Valley water officials do not expect a toxic mine spill in Colorado to cause any measurable problems at Lake Mead, but they are stepping up their sampling program just to be sure.
The Southern Nevada Water Authority already collects water samples every two weeks where the Colorado River empties into the eastern end of the lake. Those samples will now be collected twice a week and tested more extensively in response to last week's spill that turned a stretch of Colorado's Animas River mustard yellow.

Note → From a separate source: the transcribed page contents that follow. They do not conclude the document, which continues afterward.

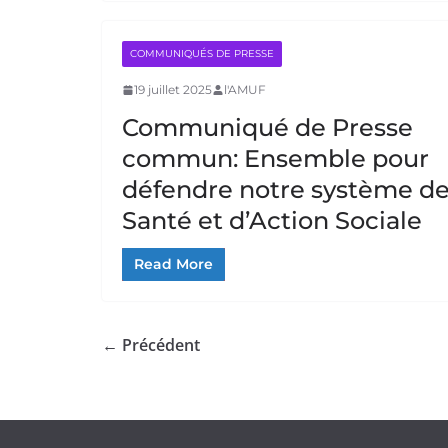
COMMUNIQUÉS DE PRESSE
19 juillet 2025
l'AMUF
Communiqué de Presse
commun: Ensemble pour
défendre notre système d
Santé et d’Action Sociale
Read More
← Précédent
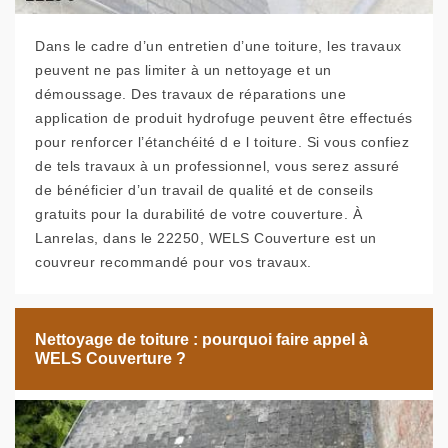
Dans le cadre d’un entretien d’une toiture, les travaux
peuvent ne pas limiter à un nettoyage et un
démoussage. Des travaux de réparations une
application de produit hydrofuge peuvent être effectués
pour renforcer l’étanchéité d e l toiture. Si vous confiez
de tels travaux à un professionnel, vous serez assuré
de bénéficier d’un travail de qualité et de conseils
gratuits pour la durabilité de votre couverture. À
Lanrelas, dans le 22250, WELS Couverture est un
couvreur recommandé pour vos travaux.
Nettoyage de toiture : pourquoi faire appel à
WELS Couverture ?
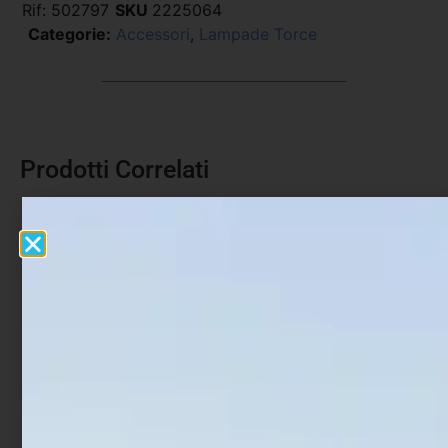
Rif:
502797
SKU
2225064
Categorie:
Accessori
,
Lampade Torce
Prodotti Correlati
Scatola con Ruzzole in
Borsa Trabucco Hardcase
Eva – Eva Spools e Box
€
44,90
€
10,90
€
21,90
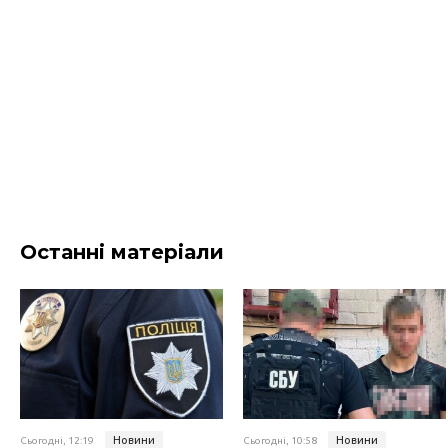
Останні матеріали
Новини
Новини
Сьогодні, 12:19
Сьогодні, 10:58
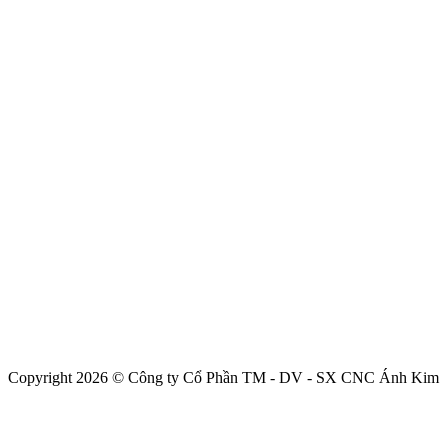
Copyright 2026 © Công ty Cổ Phần TM - DV - SX CNC Ánh Kim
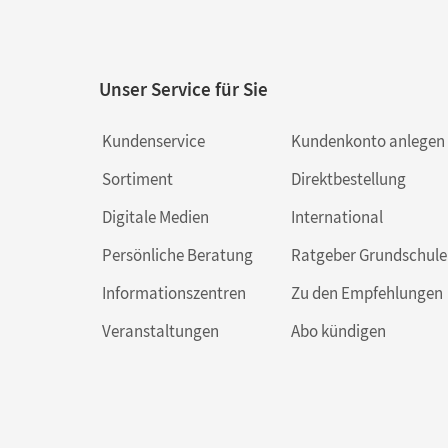
Unser Service für Sie
Kundenservice
Kundenkonto anlegen
Sortiment
Direktbestellung
Digitale Medien
International
Persönliche Beratung
Ratgeber Grundschule
Informationszentren
Zu den Empfehlungen
Veranstaltungen
Abo kündigen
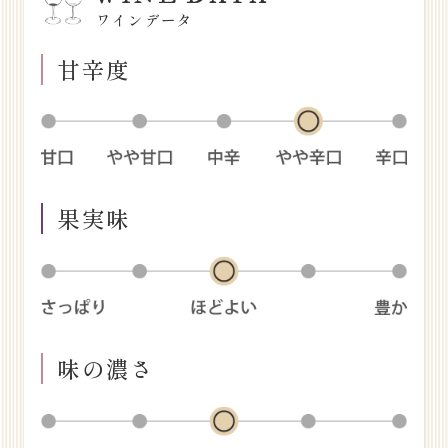
ワインデータ
甘辛度
果実味
味の濃さ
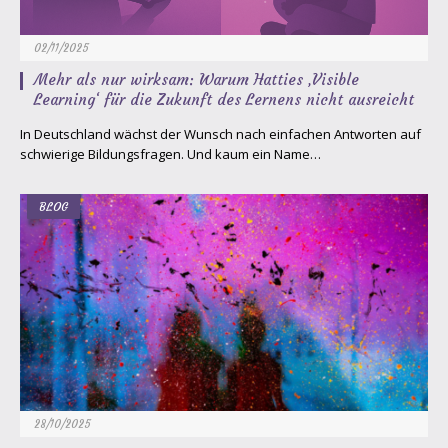
02/11/2025
Mehr als nur wirksam: Warum Hatties ‚Visible
Learning‘ für die Zukunft des Lernens nicht ausreicht
In Deutschland wächst der Wunsch nach einfachen Antworten auf
schwierige Bildungsfragen. Und kaum ein Name…
BLOG
28/10/2025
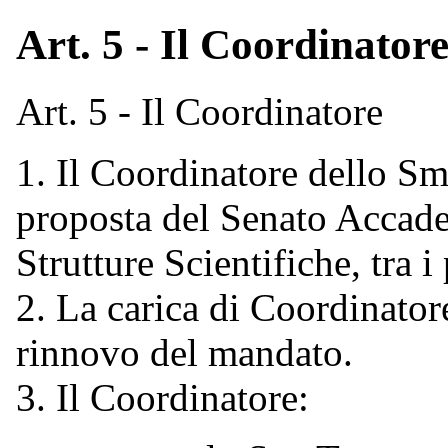
Art. 5 - Il Coordinator
Art. 5 - Il Coordinatore
1. Il Coordinatore dello Sm
proposta del Senato Accadem
Strutture Scientifiche, tra 
2. La carica di Coordinatore
rinnovo del mandato.
3. Il Coordinatore:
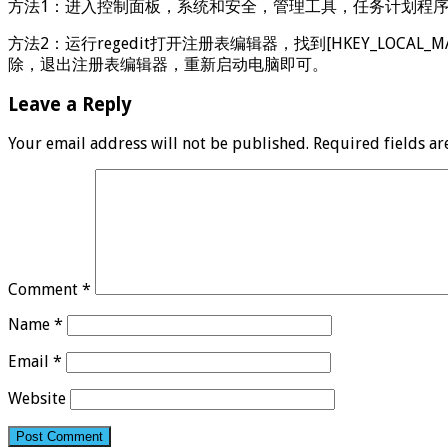
方法1：进入控制面板，系统和安全，管理工具，任务计划程序，
方法2：运行regedit打开注册表编辑器，找到[HKEY_LOCAL_MACHINE
除，退出注册表编辑器，重新启动电脑即可。
Leave a Reply
Your email address will not be published.
Required fields a
Comment
*
Name
*
Email
*
Website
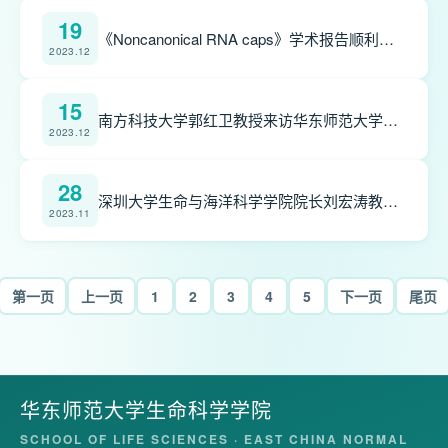
19
《Noncanonical RNA caps》学术报告顺利进行
2023.12
15
南方科技大学郭红卫教授来访华东师范大学生命科学学院并做学术报告
2023.12
28
深圳大学生命与海洋科学学院院长刘宏涛教授做客生命科学学院并作学术报告
2023.11
第一页
上一页
1
2
3
4
5
下一页
尾页
华东师范大学生命科学学院
SCHOOL OF LIFE SCIENCES · EAST CHINA NORMAL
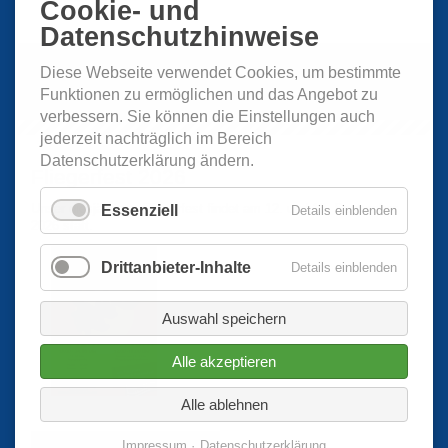
Cookie- und
Datenschutzhinweise
Diese Webseite verwendet Cookies, um bestimmte
Funktionen zu ermöglichen und das Angebot zu
verbessern. Sie können die Einstellungen auch
jederzeit nachträglich im Bereich
Datenschutzerklärung ändern.
Fliegerfest 2026
Unser diesjähriges Fliegerfest findet am 12. und 13. September
Essenziell
Details einblenden
2026 statt.
Drittanbieter-Inhalte
Details einblenden
Auswahl speichern
Alle akzeptieren
Alle ablehnen
Weitere Informationen hier...
Impressum
Datenschutzerklärung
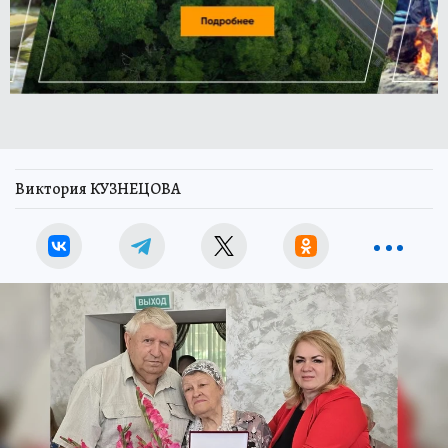
Виктория КУЗНЕЦОВА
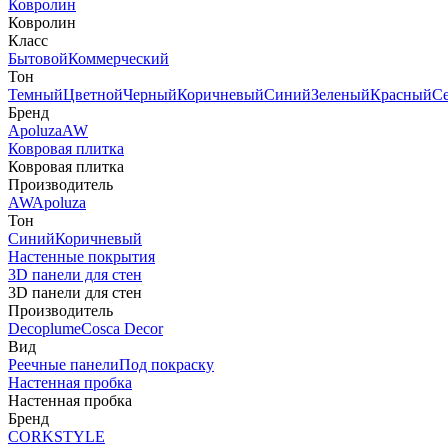
Ковролин
Ковролин
Класс
Бытовой
Коммерческий
Тон
Темный
Цветной
Черный
Коричневый
Синий
Зеленый
Красный
С
Бренд
Apoluza
AW
Ковровая плитка
Ковровая плитка
Производитель
AW
Apoluza
Тон
Синий
Коричневый
Настенные покрытия
3D панели для стен
3D панели для стен
Производитель
Decoplume
Cosca Decor
Вид
Реечные панели
Под покраску
Настенная пробка
Настенная пробка
Бренд
CORKSTYLE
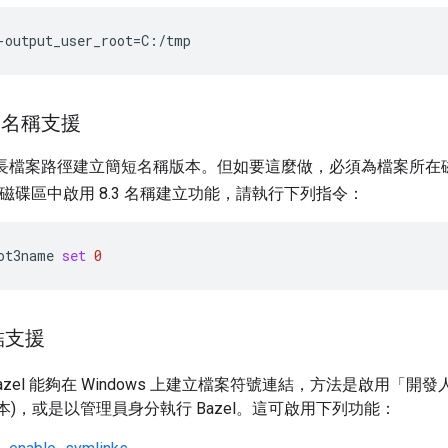
-output_user_root
=
C:/tmp
案名稱支援
嘗試為長檔案路徑建立簡短名稱版本。但如要這麼做，必須為檔案所在
磁碟區中啟用 8.3 名稱建立功能，請執行下列指令：
ot3name
set
0
結支援
azel 能夠在 Windows 上建立檔案符號連結，方法是啟用「開
上版本)，或是以管理員身分執行 Bazel。這可啟用下列功能：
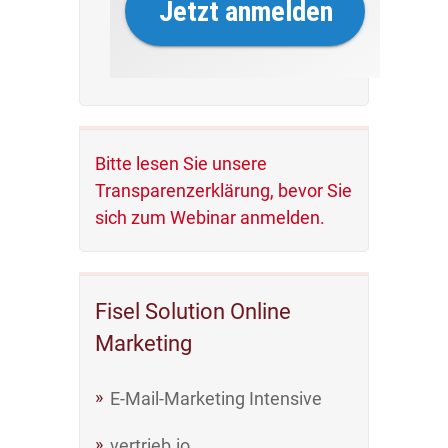
Bitte lesen Sie unsere
Transparenzerklärung, bevor Sie
sich zum Webinar anmelden.
Fisel Solution Online
Marketing
E-Mail-Marketing Intensive
vertrieb.io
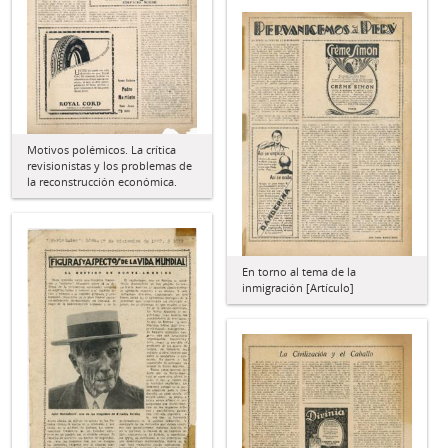
Motivos polémicos. La crítica
revisionistas y los problemas de
la reconstrucción económica.
En torno al tema de la
inmigración [Artículo]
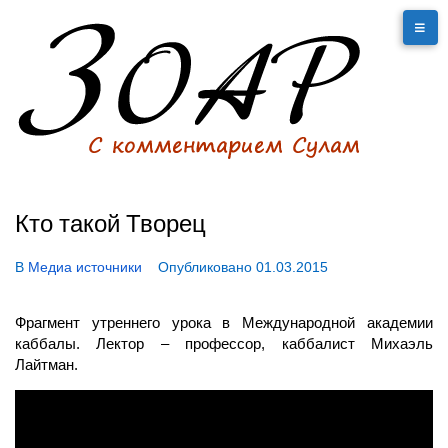
Кто такой Творец
В
Медиа источники
Опубликовано
01.03.2015
Фрагмент утреннего урока в Международной академии
каббалы. Лектор – профессор, каббалист Михаэль
Лайтман.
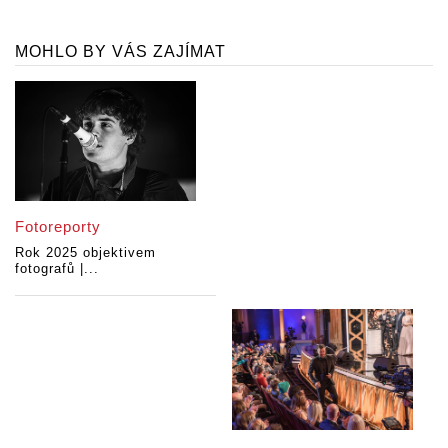
MOHLO BY VÁS ZAJÍMAT
Fotoreporty
Rok 2025 objektivem
fotografů |...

A crew from the U.S. Environmental Protection Agency accidentally triggered the spill while working at the abandoned Gold King Mine site near Silverton, Colo., roughly 600 miles northeast of Las Vegas. An estimated 3 million gallons of mine pollution laced with heavy metals entered the Animas, a tributary to the Colorado River.
Dave Johnson, the authority's deputy general manager for engineering and operations, said he's "very concerned" about the communities immediately downstream from the spill, but the plume has too far to travel and too much water to mix with to ever contaminate Lake Mead or Lake Powell.
"We don't believe we will even be able to detect a difference," said Johnson, a chemical engineer who has served as treatment manager and water quality director for the authority.
If any unusual levels of heavy metals or other contaminants are detected, the sampling will be stepped up and expanded even further, but Johnson said he would be "very surprised" if that happens. "We completely expect this to be a nonissue for us."
The EPA is now reporting that contamination levels in the Animas have returned to pre-spill levels, and much of the orange-yellow sediment has settled at the bottom of the river channel.
Before it reaches the intake pipes that supply about 90 percent of the Las Vegas Valley's water, the roughly 9 acre-foot plume of pollution will mix with more than 13 million acre-feet of water in Lake Powell and another almost 10 million acre-feet of water in Lake Mead.
"The dilution factor is extremely high," Johnson said.
He added that it could take two weeks for any pollution from the spill to make its way through Lake Powell and another two weeks for it to reach Lake Mead.
Since the spill, the authority has been receiving regular updates from the EPA and running its own analytical models that show very little chance of trouble. The increased sampling should remove all doubt, Johnson said. "We're trusting the data that we have, but we're verifying."